Shanahan also said there’s more to this season than just playing Garoppolo, he also wants the team to get used to winning.

“You have to try and develop a culture that isn’t just X’s and O’s and talent,” he said. “In this league, there’s a very fine line between winning and losing and a very fine line between the most talented team and the least talented team.”

Shanahan said the difference is often whether a culture of winning has been created. Shanahan seems reluctant to set the offense back in order to play Garoppolo just when the offense is beginning to expand under C.J. Beathard.

Shanahan said the adversity from losing nine straight might set a foundation for winning in the future, maybe as soon as the last six games of this season.

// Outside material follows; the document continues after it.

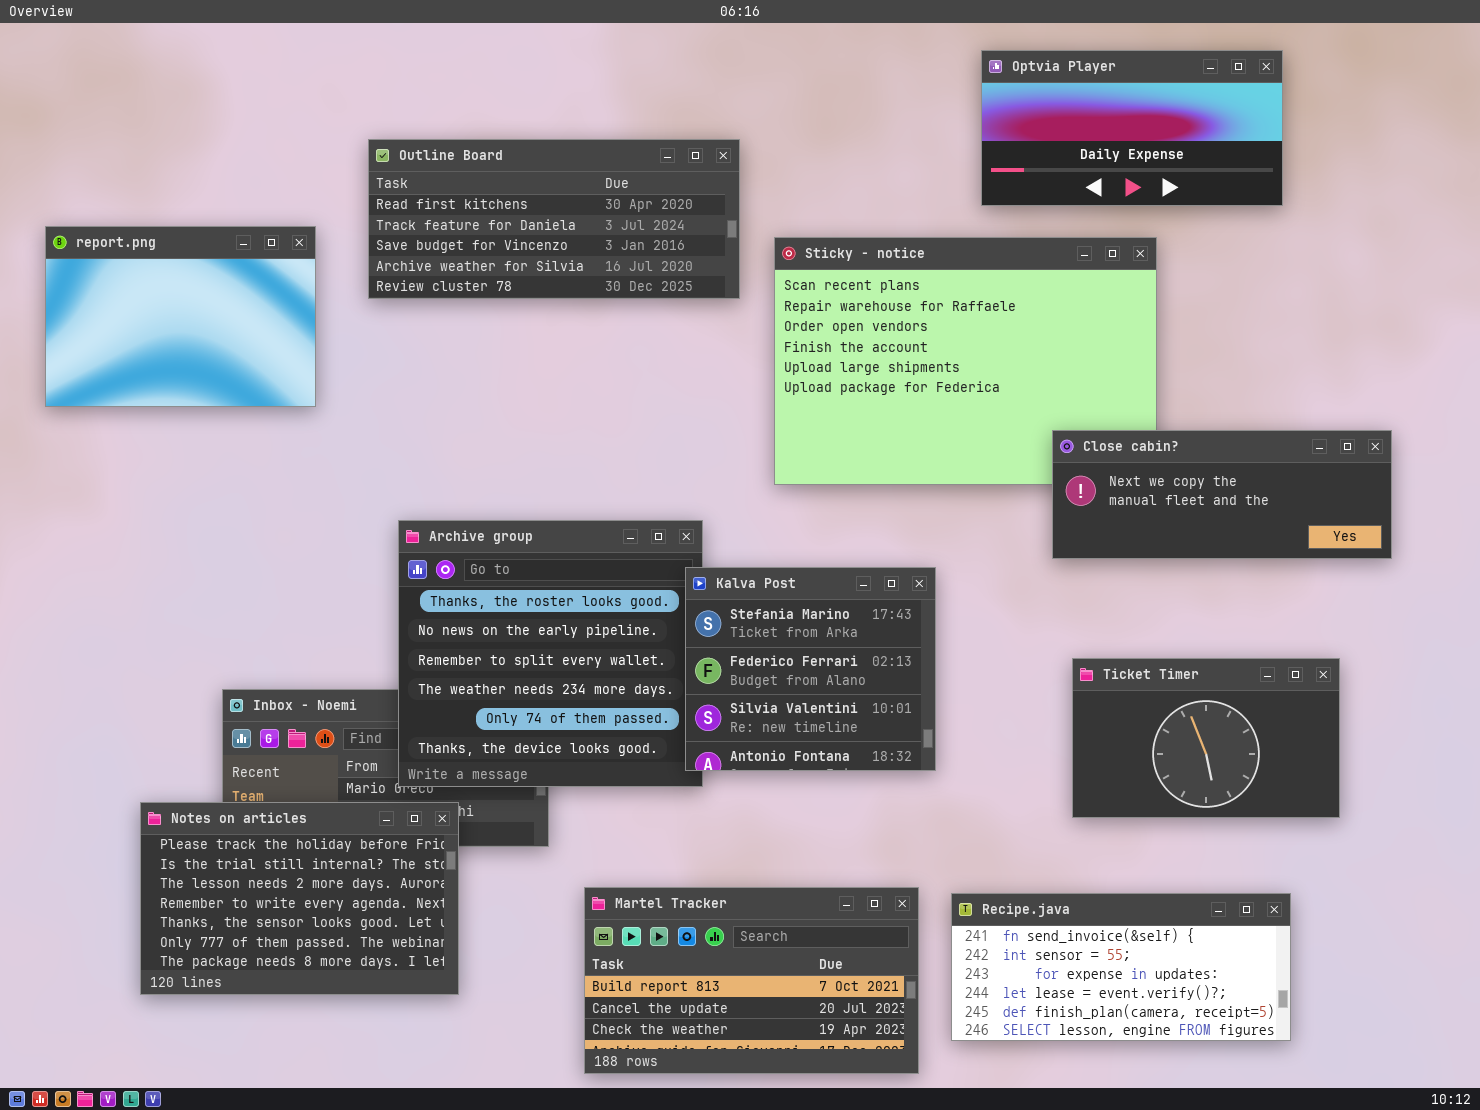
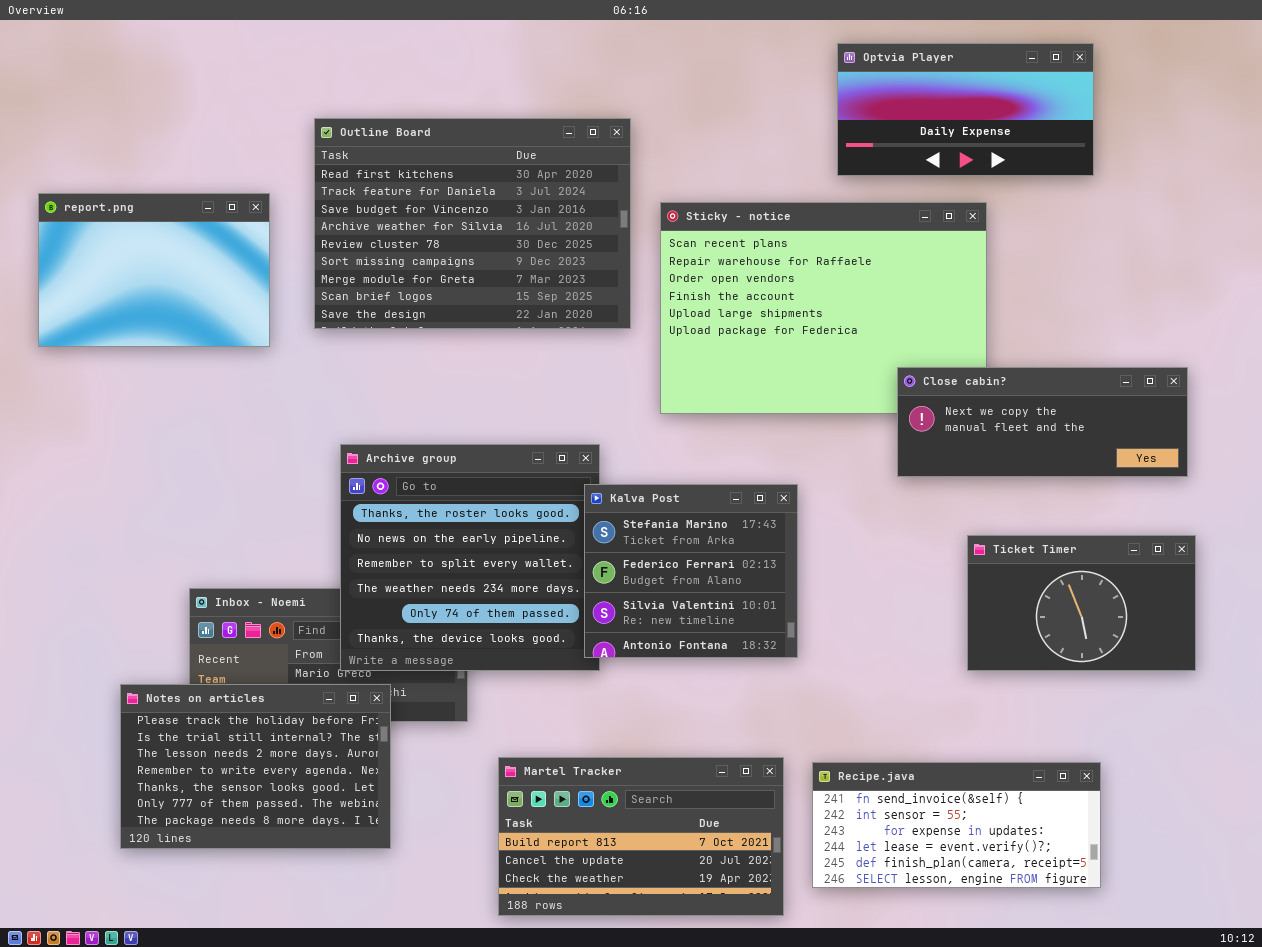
Outline Board: [368,139,740,299] -> [314,118,631,329], resized
Ticket Timer: [1072,658,1340,818] -> [967,535,1196,671], moved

“(Winning) doesn’t come from just talking about it,” he said. “It comes from grinding and working and overcoming adversity and developing real experience. … The first nine games were as miserable as I can imagine. But I truly believe it’s part of the process and it can make you better in the long run. That’s what we are trying to do.”

And attempting to win now, doesn’t involve inserting Garoppolo when he’s not versed enough in the offense. At this stage, the 49ers would have a numbered system for him. Shanahan would call out the number and Garoppolo would have a wrist band that would correspond the number with the play that he’d call in the huddle.

Setting the offense back that far doesn’t appeal to Shanahan.

“C.J. played well (against the Giants),” Shanahan said. “I don’t think it’s the right thing to do to C.J., to Jimmy, or the team. … I think it would send the wrong message to the team to sit here and experiment.”